I've been looking into nim lately (just for fun with the Advent of Code problems) and it looks fantastic. I plan to allocate more time to it in future definitely.
Whoa - Nim seems really cool! Thanks for mentioning it. I like that it also compiles to JS, and seems to be pretty active (latest release was just on Dec 31).
I am a big fan of Nim. It's one of the few languages that gets me excited lately as it feels like you can do pretty much anything that you could do in C++ but in simplified code and shorter dev times.
Same here. Nim has this elegance that is hard to qualify and impossibe to quantify, but it makes it a real pleasure to write code in it. Can't wait to get deeper into it.
Yeah, Nim is my favourite language currently! The expressivity and succinctness of Python with the speed of C, plus useful metaprogramming constructs. I recommend everyone to give it a go!
Nim is a lot of fun to write, and the language is small enough that you could build something fun / useful in a weekend. The community is also very responsive. Definitely worth checking out!
I've been very happy to see this sort of activity around Nim recently.[1]
Developing in Nim feels so productive that I'm starting to use it in place of Perl/Ruby/Python for smaller "scripting" tasks. As a bonus, I end up with a portable executable as if I had written my tool in C. This makes it just about perfect (for me) as a true general purpose language.

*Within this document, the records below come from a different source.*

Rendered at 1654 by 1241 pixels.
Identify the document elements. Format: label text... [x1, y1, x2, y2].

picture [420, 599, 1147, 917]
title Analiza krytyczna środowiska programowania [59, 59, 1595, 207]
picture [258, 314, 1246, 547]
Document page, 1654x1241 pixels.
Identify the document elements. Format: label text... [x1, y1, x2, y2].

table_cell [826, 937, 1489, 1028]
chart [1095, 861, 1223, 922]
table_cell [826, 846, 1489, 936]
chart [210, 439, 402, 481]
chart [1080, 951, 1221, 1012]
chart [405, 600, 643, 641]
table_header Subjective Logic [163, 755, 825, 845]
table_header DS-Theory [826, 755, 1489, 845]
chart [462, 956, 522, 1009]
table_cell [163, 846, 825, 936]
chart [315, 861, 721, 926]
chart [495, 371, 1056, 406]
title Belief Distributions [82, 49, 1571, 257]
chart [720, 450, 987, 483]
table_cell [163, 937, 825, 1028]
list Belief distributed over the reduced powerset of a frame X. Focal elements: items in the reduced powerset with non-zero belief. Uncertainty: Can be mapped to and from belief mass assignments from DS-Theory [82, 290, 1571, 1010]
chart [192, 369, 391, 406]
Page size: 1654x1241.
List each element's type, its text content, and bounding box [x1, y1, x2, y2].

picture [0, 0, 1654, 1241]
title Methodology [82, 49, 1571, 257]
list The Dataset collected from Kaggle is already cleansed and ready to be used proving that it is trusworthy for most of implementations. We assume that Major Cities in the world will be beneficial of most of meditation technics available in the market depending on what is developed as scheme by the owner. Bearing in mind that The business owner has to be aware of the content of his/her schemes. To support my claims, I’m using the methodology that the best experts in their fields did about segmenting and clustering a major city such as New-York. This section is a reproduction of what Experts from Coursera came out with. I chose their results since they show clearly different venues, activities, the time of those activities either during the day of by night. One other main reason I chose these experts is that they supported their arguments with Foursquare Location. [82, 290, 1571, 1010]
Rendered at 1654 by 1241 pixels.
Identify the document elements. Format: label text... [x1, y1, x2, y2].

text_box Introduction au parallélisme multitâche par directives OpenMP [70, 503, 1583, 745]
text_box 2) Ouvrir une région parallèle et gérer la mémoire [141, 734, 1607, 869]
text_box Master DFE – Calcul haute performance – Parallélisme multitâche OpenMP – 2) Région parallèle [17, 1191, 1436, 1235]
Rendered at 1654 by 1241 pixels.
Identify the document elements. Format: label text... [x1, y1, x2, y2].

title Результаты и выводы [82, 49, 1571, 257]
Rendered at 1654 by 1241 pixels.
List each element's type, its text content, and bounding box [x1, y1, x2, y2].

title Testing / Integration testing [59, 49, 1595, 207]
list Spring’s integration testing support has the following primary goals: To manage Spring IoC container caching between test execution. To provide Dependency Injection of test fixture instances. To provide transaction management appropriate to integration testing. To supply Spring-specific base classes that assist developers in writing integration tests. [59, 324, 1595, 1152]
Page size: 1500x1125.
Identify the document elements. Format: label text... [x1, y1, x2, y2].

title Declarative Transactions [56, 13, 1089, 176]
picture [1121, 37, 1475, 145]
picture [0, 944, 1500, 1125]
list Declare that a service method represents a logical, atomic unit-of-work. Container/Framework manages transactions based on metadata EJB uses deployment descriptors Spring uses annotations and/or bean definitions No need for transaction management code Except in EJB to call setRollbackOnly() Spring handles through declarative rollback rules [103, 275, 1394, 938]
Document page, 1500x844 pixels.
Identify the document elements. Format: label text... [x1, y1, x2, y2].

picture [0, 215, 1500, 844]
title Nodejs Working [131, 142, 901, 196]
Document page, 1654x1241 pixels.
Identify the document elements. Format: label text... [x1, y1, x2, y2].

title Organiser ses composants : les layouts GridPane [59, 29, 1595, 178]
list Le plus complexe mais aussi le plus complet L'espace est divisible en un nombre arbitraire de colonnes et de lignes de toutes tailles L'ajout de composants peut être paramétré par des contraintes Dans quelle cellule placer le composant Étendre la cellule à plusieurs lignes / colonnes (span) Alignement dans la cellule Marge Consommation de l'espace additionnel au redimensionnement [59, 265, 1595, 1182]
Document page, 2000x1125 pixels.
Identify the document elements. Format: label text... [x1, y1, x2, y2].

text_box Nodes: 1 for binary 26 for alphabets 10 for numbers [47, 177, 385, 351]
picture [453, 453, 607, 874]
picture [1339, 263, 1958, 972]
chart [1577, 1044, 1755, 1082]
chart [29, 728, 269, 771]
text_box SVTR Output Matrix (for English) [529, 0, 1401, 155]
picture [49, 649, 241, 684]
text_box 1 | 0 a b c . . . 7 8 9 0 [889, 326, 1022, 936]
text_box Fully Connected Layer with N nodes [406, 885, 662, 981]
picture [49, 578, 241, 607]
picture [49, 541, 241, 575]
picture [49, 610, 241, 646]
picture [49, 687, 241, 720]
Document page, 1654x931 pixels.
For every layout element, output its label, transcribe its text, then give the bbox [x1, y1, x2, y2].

This looks really cool. I kind of liked the idea of Nim from the get-go (I'm a Python guy first and foremost), and liked the idea of a "fast compiled Python", but never enough to make the leap.
Maybe I can write my loops in this and dip my toes this way? Good stuff, I'll be keen to see how it evolves.
Nim is pretty cool, and I always look for a way to use it. Started a couple of side projects in Nim and it is a great balance of close to metal like C and expressive like Python, but with a proper type system.
My main criticism is that it feels like a large language with all kinds of weird features and you can write very clever and dangerous code. A tiny bit Go-like restraint and it would be perfect.
I'm using Nim in production (combined with NodeJS) and I really like it. Cross-compiling is so easy. Testing is easy. Syntax is easy to read. I like it.
Nim is a thing of beauty. It has a well-thought syntax (some consider it to be similar to Python, but it removes many Python idiosyncrasies), state of the art type system with generics, beyond state of the art macro system, excellent performance (comparable to Rust or C), and it can work as a low-level or a high-level language. It is pragmatic: you can write functional or imperative code, neither is imposed on you. There are so many beautiful hacks I enjoy (e.g. unit tests are supposed to be included in each file, all files are compiled as executables, and you can run them to run the tests).